§ **What to work on**
Arrange as a numbered list, omitting blank lines, the lines of the records beginning with the line that contains "1513, 1063, 1540]" and continuing through the line that contains "text In this". Include only those lines.

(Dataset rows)
-- begin --

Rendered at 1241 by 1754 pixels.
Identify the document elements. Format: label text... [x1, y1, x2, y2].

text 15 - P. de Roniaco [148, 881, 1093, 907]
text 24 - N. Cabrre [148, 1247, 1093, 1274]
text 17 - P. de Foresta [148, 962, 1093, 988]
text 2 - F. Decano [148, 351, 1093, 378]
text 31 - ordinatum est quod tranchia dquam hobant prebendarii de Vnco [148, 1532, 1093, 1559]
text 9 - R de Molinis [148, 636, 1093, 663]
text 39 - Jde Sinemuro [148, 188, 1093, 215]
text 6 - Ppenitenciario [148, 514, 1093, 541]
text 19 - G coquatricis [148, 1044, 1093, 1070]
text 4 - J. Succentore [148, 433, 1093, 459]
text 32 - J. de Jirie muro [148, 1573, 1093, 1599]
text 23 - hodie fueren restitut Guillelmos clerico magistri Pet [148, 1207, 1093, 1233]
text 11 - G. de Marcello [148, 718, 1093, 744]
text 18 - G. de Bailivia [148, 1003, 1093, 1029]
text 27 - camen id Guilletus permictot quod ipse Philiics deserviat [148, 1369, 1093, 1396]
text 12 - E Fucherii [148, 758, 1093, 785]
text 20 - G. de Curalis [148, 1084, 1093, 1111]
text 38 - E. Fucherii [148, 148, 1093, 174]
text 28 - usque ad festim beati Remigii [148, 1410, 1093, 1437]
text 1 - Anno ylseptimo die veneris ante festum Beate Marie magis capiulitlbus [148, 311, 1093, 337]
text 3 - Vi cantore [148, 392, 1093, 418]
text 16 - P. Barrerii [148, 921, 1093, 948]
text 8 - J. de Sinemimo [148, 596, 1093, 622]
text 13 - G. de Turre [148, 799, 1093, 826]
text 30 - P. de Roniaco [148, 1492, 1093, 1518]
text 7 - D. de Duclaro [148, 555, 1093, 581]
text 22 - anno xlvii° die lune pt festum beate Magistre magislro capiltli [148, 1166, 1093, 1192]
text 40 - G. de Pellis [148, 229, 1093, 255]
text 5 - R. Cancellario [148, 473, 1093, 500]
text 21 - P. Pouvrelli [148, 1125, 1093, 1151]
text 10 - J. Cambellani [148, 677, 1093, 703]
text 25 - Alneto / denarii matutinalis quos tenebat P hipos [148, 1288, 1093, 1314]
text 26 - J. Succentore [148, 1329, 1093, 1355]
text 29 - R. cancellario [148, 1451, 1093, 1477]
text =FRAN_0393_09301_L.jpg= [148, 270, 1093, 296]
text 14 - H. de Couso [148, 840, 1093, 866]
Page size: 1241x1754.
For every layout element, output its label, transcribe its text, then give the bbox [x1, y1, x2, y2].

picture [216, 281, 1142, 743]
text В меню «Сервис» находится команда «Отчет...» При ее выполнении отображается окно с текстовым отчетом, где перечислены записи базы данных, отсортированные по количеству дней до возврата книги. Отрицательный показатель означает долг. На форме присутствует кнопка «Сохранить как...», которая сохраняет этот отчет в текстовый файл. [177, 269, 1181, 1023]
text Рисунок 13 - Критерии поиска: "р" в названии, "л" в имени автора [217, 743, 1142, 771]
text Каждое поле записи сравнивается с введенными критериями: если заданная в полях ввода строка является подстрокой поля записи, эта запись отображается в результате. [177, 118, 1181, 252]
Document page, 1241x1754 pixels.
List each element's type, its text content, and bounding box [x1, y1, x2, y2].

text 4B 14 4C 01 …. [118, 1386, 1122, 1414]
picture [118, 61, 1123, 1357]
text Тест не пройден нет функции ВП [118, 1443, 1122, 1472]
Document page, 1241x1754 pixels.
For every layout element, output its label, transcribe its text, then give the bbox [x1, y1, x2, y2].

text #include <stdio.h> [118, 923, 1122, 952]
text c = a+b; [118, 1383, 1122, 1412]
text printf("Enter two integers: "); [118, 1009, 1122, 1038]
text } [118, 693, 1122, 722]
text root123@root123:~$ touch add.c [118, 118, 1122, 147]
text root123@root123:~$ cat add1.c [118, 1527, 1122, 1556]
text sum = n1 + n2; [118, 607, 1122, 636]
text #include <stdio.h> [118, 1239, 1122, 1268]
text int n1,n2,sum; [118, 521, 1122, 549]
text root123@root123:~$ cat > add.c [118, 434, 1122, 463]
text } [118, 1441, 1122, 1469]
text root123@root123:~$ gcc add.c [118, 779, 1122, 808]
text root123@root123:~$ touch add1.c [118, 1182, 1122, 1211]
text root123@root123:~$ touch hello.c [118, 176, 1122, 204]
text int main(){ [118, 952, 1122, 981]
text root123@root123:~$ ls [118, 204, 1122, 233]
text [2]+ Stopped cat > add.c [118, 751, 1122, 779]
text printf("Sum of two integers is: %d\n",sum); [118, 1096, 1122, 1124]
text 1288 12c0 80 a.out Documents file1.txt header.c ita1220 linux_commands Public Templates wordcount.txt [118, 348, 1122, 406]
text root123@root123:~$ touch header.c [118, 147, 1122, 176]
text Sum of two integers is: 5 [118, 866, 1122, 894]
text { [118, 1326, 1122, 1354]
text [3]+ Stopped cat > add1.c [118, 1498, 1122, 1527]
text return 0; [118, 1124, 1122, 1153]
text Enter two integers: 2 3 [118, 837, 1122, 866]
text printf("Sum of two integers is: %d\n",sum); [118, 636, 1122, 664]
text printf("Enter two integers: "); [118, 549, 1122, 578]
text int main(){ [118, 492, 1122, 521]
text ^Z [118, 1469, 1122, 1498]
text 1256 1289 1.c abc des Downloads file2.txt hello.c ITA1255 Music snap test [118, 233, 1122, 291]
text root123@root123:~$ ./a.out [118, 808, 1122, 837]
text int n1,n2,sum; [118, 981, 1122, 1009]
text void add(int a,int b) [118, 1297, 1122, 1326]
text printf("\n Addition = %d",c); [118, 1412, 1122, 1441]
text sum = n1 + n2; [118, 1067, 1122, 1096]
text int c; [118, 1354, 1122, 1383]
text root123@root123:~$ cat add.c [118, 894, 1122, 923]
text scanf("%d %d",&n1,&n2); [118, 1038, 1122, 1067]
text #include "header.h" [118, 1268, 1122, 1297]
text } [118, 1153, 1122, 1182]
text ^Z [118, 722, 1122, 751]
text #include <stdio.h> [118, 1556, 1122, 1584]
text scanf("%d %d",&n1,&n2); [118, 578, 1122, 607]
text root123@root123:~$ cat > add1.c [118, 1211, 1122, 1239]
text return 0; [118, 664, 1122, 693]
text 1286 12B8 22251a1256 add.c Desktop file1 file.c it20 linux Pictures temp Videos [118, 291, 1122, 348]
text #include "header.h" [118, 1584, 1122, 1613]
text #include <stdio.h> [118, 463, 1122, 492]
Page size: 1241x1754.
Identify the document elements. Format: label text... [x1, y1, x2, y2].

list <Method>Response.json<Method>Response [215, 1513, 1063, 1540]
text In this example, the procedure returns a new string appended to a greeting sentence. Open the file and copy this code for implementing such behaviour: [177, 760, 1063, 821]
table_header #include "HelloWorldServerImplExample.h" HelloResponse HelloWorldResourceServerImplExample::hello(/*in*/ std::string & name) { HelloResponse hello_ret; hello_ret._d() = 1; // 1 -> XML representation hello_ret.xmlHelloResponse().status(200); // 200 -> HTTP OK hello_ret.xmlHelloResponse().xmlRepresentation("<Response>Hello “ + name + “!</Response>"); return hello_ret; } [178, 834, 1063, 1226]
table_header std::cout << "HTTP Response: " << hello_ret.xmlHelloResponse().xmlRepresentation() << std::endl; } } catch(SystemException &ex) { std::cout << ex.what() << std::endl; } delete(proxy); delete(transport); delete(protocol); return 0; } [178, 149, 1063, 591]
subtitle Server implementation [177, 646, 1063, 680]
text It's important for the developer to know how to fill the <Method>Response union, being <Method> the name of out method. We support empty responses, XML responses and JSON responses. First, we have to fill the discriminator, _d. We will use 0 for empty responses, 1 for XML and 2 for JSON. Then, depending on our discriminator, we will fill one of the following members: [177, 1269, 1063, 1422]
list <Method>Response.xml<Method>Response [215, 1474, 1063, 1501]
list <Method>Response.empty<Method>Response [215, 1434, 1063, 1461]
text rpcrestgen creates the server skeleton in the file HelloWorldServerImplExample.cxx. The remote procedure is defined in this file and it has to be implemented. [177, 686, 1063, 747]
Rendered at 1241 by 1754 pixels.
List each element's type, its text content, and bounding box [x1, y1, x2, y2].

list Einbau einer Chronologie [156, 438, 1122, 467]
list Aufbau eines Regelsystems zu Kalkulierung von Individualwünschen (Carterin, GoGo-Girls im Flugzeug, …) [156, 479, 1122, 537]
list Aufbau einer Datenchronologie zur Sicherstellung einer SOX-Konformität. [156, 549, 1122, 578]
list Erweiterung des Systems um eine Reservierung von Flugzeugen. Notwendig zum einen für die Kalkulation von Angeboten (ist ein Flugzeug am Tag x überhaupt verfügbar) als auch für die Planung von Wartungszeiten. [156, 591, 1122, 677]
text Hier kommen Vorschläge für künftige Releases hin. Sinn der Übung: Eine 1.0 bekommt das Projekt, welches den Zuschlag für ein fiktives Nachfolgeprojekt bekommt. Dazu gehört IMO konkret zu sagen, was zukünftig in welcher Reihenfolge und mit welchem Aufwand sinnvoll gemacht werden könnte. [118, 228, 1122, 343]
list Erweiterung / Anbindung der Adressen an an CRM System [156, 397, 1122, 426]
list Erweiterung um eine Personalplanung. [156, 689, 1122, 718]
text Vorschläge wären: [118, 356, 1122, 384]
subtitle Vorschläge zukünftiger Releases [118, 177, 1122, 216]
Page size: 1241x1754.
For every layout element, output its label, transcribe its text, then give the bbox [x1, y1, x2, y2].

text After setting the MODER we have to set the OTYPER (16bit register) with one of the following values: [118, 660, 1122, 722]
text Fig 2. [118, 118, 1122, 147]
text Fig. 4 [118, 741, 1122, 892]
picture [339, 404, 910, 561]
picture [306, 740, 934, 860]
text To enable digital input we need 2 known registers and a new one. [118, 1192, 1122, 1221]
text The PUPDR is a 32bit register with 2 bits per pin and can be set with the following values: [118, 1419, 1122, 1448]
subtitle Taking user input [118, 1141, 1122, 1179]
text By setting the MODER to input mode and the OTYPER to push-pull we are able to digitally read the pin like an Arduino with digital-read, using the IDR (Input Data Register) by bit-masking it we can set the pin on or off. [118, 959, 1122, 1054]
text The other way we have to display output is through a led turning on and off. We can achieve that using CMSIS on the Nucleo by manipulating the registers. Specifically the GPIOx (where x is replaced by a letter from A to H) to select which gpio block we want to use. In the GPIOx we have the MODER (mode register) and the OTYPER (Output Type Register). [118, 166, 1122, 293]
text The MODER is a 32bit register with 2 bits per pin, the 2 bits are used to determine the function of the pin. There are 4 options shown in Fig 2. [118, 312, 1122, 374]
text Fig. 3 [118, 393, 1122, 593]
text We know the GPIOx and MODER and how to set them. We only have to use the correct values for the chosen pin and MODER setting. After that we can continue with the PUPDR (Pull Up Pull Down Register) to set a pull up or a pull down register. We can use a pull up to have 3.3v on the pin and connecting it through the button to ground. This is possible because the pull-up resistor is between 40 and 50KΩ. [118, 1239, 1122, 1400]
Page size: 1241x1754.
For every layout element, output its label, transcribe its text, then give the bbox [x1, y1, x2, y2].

-- end --

§ **Solution to this exercise**
1. list <Method>Response.json<Method>Response [215, 1513, 1063, 1540]
2. text In this example, the procedure returns a new string appended to a greeting sentence. Open the file and copy this code for implementing such behaviour: [177, 760, 1063, 821]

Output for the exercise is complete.